### Action item
Lines with "fractalNoise": copy each one from the listing below.

### Exercise input
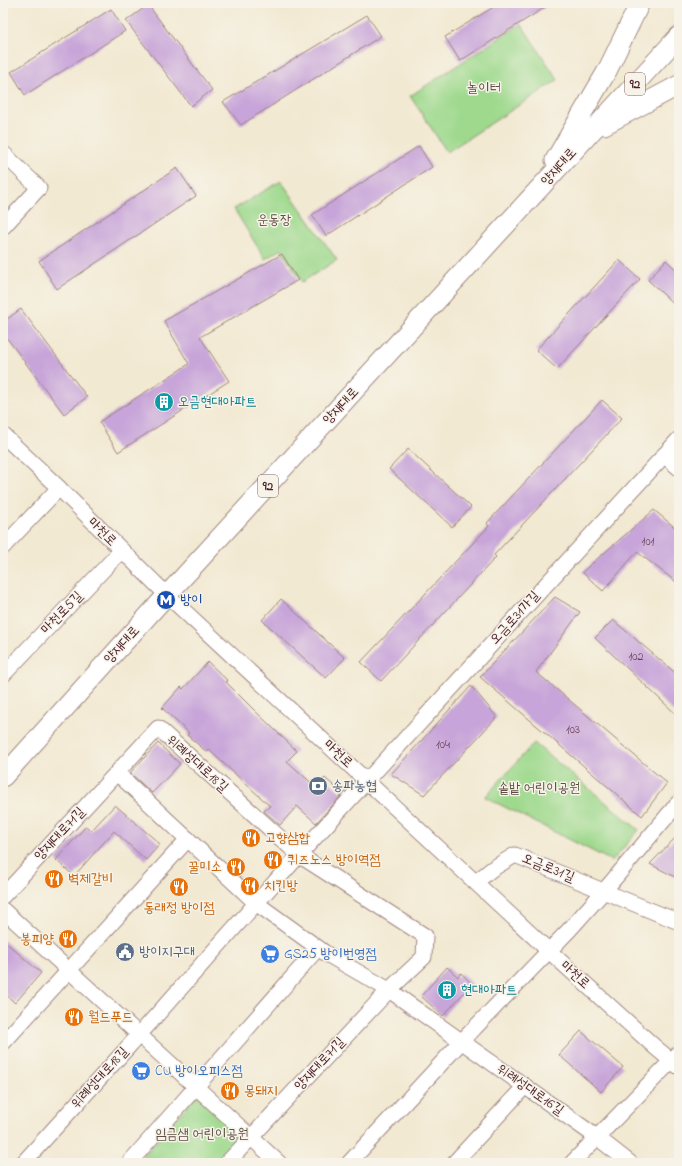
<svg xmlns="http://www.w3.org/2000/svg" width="682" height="1166" font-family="'Indie Flower','Poor Story',sans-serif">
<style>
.green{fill:#9ed98d;stroke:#747c5c}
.building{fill:#c7a4d9}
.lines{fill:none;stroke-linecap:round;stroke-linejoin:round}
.minor-casing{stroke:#9e847e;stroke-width:17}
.major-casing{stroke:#9e847e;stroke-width:21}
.minor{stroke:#fff;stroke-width:15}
.major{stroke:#fff;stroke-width:19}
.labels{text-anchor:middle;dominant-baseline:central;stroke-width:3;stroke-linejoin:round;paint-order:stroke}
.number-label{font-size:12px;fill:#694056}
.shield{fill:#f7f3e8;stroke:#7e5f64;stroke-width:1}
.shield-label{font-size:13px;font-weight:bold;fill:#4a1f2b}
.park-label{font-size:14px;fill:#5f4e44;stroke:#f7f3e8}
.street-label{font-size:14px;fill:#4a1f2b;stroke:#f7f3e8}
.culture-label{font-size:14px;fill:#0d838f;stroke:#f7f3e8;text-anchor:start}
.transit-label{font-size:14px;fill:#164399;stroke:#f7f3e8;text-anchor:start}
.service-label{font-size:14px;fill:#4e5e75;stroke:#f7f3e8;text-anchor:start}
.food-label{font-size:14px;fill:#c56008;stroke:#f7f3e8;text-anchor:start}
.shop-label{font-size:14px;fill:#366cbe;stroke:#f7f3e8;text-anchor:start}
</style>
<rect width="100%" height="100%" fill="#f7f3e8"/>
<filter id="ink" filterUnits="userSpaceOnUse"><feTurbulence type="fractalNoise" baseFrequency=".025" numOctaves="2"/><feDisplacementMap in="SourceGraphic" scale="8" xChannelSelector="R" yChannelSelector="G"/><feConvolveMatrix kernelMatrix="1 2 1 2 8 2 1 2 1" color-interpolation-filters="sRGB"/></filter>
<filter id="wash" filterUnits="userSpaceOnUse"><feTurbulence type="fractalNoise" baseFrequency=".012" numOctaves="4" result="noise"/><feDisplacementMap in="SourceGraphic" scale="16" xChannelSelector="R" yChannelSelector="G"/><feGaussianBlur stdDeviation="0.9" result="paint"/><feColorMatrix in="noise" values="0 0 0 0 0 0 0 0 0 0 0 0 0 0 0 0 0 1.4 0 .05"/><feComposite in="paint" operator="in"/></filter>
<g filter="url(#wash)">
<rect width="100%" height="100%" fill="#f2e9d2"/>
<g class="green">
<path d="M521,24L558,80L447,152L410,96Z"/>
<path d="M281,181L337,260L302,282L281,249L265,259L234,209Z"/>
<path d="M534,743L639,830L612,861L485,797Z"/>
<path d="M200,1092L246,1134L220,1163H137Z"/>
</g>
<g id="blocks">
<g class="building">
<path d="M500,3H552L460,61L445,37Z"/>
<path d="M148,5L212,90L191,106L126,21Z"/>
<path d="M111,9L125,31L25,95L11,72Z"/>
<path d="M367,15L381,36L241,125L223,102Z"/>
<path d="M419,146L432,167L326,236L312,215Z"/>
<path d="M177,168L196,196L57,289L39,261Z"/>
<path d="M282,254L298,280L200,337L229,381L118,452L99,422L189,364L164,321Z"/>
<path d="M619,260L640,279L557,369L536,350Z"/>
<path d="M666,260L679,272V309L648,280Z"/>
<path d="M21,309L87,397L64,414L3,333V322Z"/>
<path d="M602,400L622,418L494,555L496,557L381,681L361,662L489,526L487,523Z"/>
<path d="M408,449L471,507L452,527L389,469Z"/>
<path d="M654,510L679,531V584L637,552L603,591L582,572Z"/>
<path d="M555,597L580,612L536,672L667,783L642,816L480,677Z"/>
<path d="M281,599L345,658L326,678L262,620Z"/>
<path d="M613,620L679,676V717L595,638Z"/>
<path d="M208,662L228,681L226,682L252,708L297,751L287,761L316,787L325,778L343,794L316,823L297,806L280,825L264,811L270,806L209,750L207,752L187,735L189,733L162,708L181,687L183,689Z"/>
<path d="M471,686L497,717L424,795L391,774Z"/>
<path d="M158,743L180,764L152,793L130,773Z"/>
<path d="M115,805L160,844L146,860L114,831L74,876L56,860L86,826L91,831Z"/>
<path d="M679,834V879L650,864Z"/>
<path d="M3,940L41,973L15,1003L3,992Z"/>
<path d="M447,967L458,977L461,973L472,984L443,1016L421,996Z"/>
<path d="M581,1031L623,1067L601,1092L559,1055Z"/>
</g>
</g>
</g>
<g filter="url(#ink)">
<use href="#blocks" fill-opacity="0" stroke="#9e847e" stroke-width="1"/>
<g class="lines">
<g class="minor-casing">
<g id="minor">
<path d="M3,153L39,188L3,227"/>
<path d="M3,435L59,488L167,595L548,950L656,1048L679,1067"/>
<path d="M664,455L679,468"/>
<path d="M3,547L59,488"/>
<path d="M3,675L121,551"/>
<path d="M117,773L256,903L325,953L389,990L598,1138L630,1163"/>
<path d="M476,882L492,869L515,855L679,922"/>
<path d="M3,896L158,728L299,855L425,936L424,957L389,990L227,1163"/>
<path d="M3,910L279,1163"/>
<path d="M3,1043L188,839"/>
<path d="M23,1163L139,1035L299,855L679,439"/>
<path d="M129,1163L318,948"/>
<path d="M349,1163L462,1041L570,929L604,891L679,802"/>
<path d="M454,1163L525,1086"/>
<path d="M572,1163L678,1054"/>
</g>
</g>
<g class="major-casing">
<g id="major">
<path d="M604,125L679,85"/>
<path d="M555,160L607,71L640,3"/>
<path d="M3,777L156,607L679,36"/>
</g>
</g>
<use href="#minor" class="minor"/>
<use href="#major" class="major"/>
</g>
</g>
<defs>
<g id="building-disc" transform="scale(1)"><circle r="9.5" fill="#0f9aa8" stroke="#f7f3e8"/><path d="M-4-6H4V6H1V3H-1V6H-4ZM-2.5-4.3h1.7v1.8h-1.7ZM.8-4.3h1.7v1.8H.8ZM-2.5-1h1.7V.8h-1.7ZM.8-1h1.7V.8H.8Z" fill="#fff"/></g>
<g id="metro-disc" transform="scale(1)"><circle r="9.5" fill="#1a4fb4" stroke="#f7f3e8"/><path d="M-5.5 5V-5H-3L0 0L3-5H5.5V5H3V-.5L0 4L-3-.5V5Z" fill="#fff"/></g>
<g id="bank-disc" transform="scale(1)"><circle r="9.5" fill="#5c6f8a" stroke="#f7f3e8"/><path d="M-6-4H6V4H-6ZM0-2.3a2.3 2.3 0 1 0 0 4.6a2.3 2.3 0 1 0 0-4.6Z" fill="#fff"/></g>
<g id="restaurant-disc" transform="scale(1)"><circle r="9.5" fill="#e8710a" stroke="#f7f3e8"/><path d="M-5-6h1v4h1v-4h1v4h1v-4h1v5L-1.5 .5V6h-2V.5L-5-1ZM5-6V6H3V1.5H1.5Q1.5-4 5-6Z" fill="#fff"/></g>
<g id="civic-disc" transform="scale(1)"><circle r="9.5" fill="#5c6f8a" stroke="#f7f3e8"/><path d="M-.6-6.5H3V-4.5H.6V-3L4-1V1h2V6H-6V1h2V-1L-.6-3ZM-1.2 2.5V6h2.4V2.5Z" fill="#fff"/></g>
<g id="supermarket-disc" transform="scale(1)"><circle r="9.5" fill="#3f7fe0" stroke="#f7f3e8"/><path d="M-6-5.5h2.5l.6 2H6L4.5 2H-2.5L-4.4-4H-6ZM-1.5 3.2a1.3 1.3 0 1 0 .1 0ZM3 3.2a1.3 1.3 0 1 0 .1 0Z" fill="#fff"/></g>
</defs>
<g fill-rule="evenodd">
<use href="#building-disc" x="164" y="402"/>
<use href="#metro-disc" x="166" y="600"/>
<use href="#bank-disc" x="318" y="786"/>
<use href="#restaurant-disc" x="251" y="838"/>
<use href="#restaurant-disc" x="273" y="860"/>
<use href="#restaurant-disc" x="236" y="867"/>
<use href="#restaurant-disc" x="54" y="879"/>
<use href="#restaurant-disc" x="250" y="886"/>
<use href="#restaurant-disc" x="179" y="887"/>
<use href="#restaurant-disc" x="68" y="939"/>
<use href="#civic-disc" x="125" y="952"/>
<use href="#supermarket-disc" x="270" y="954"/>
<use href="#building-disc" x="447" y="990"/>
<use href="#restaurant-disc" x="74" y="1017"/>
<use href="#supermarket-disc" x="141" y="1071"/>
<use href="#restaurant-disc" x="230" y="1091"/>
</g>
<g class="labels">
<g class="number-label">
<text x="648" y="542">101</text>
<text x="636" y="657">102</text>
<text x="573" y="730">103</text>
<text x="443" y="745">104</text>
</g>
<g class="shield">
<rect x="625" y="73" width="20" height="22" rx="3"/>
<rect x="258" y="475" width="20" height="22" rx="3"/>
</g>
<g class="shield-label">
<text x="635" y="84">92</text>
<text x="268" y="486">92</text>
</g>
<g class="park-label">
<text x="484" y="88">놀이터</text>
<text x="274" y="220">운동장</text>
<text x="539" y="788">솥밭 어린이공원</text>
<text x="202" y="1134">임금샘 어린이공원</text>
</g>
<g class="street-label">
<text transform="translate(559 167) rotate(-48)">양재대로</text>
<text transform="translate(341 406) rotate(-47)">양재대로</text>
<text transform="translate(102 532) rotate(45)">마천로</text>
<text transform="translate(62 613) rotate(-46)">마천로5길</text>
<text transform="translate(515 618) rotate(-48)">오금로31가길</text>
<text transform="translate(122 645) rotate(-48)">양재대로</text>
<text transform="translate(338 754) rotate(43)">마천로</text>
<text transform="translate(197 764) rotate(42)">위례성대로18길</text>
<text transform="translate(60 834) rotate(-47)">양재대로71길</text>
<text transform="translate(548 868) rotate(22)">오금로31길</text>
<text transform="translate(575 975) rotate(42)">마천로</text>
<text transform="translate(320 1064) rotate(-47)">양재대로71길</text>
<text transform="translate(100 1078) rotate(-48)">위례성대로18길</text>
<text transform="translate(530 1090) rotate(35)">위례성대로16길</text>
</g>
<g class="culture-label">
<text x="178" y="402">오금현대아파트</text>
<text x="461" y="990">현대아파트</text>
</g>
<g class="transit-label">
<text x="180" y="600">방이</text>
</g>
<g class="service-label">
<text x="332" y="786">송파농협</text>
<text x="139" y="952">방이지구대</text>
</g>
<g class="food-label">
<text x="265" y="838">고향삼합</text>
<text x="287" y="860">퀴즈노스 방이역점</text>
<text x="222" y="867" text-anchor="end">꿀미소</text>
<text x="68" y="879">벽제갈비</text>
<text x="264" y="886">치킨방</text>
<text x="179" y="908" text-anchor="middle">동래정 방이점</text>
<text x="54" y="939" text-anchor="end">봉피양</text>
<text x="88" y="1017">월드푸드</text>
<text x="244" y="1091">몽돼지</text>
</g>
<g class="shop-label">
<text x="284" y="954">GS25 방이번영점</text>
<text x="155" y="1071">CU 방이오피스점</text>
</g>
</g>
<rect width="682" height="1166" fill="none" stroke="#f7f3e8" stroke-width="16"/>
</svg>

### Expected output
<filter id="ink" filterUnits="userSpaceOnUse"><feTurbulence type="fractalNoise" baseFrequency=".025" numOctaves="2"/><feDisplacementMap in="SourceGraphic" scale="8" xChannelSelector="R" yChannelSelector="G"/><feConvolveMatrix kernelMatrix="1 2 1 2 8 2 1 2 1" color-interpolation-filters="sRGB"/></filter>
<filter id="wash" filterUnits="userSpaceOnUse"><feTurbulence type="fractalNoise" baseFrequency=".012" numOctaves="4" result="noise"/><feDisplacementMap in="SourceGraphic" scale="16" xChannelSelector="R" yChannelSelector="G"/><feGaussianBlur stdDeviation="0.9" result="paint"/><feColorMatrix in="noise" values="0 0 0 0 0 0 0 0 0 0 0 0 0 0 0 0 0 1.4 0 .05"/><feComposite in="paint" operator="in"/></filter>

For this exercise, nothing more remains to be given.